Germany-based pharmaceutical company Merck will expand its capacity with a new reagent production plant at its existing Nantong site in China. The facility will be utilised for large-scale manufacturing of high-purity reagents used in quality control and testing by biopharmaceutical customers.
The facility will be developed in partnership with the Nantong Economic and Technological Development Area (NETDA), supported by the Nantong government.
The company will invest approximately €70m ($76.5m) for the development of the facility, which will increase its annual production capacity by several thousand tonnes.
The factory is expected to be operational by 2026.
The new plant will be developed on the NETDA site, one of China’s first national-level economic and technological development zones, located in the south-east of Nantong in Jiangsu province. Nantong is a central transportation hub in the Yangtze River Delta region.
Merck’s reagent manufacturing facility details
The new facility will occupy a 40,000m2 area, offering high-performance reagent products for quality control and testing to customers in the pharmaceutical and industrial sectors, including food and beverage.
The facility will form a part of the company’s Life Science Center in Nantong. The expansion of the Life Science Center will play a pivotal role in driving Nantong towards an innovation-focused economy, rooted in sustainable and high-calibre growth.
Details of Merck’s existing facility in Nantong
Merck initially opened a pharmaceutical production facility developed with an investment of €170m at the site in 2016 as part of the NETDA, accommodating the Life Science and Healthcare business sectors of the company.

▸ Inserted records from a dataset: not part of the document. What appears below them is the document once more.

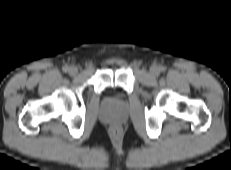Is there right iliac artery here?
Segmentation results:
<instances>
[{
    "label": "right iliac artery",
    "instance_id": "right-iliac-artery-1",
    "mask_svg": "<svg viewBox=\"0 0 231 170\" xmlns=\"http://www.w3.org/2000/svg\"><path fill=\"white\" fill-rule=\"evenodd\" d=\"M63 71H64V72H68V71H69V67H68V66H64V67H63Z\"/></svg>",
    "mask_w": 231,
    "mask_h": 170
}]
</instances>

It was followed by the opening of the Life Science Center with an investment of €80m near it in 2019.
The Life Science Center produces high-purity inorganic salts, cell culture media products, and ready-to-use media for customers in the life science industry. High-quality medicines on the country’s vital medicines list are manufactured under the healthcare business at the facility.
The two manufacturing sites of the company in Nantong represent a total investment of €250m.
The Nantong pharmaceutical production facility manufactures Merck’s flagship products, including Glucophage, Euthyrox, and Concor for prevalent chronic conditions such as diabetes, thyroid disorders, and cardiovascular diseases.
Marketing commentary on Merck
Merck operates in the fields of life science, healthcare, and electronics. The growing life science and biopharma sectors in China have led to a heightened need for high-quality products and a robust supply chain. The company has expedited its expansion efforts in China to guarantee uninterrupted service to customers.
The company’s investment in Nantong reinforces Merck’s strategy of expanding its geographical presence and enhancing supply chain resilience in line with its customer-centric approach.
The company invested $13.5bn in research and development in 2022 and generated sales of €22.2bn in 66 countries. In the same year, the company’s Life Science business invested €29m in a new biologics testing centre in Shanghai and €100m to expedite single-use manufacturing in Wuxi.
Merck aims to elevate group sales to approximately €25bn by 2025. The company intends to substantially boost its overall investments from 2021 to 2025 compared to the 2016 to 2020 period to attain its growth goals. It employs more than 64,000 employees globally.
Merck maintains exclusive ownership of its company’s name and brand worldwide. The exceptions are the US and Canada, where Merck’s operations go by the names MilliporeSigma for life sciences, EMD Serono for healthcare, and EMD Electronics for electronics.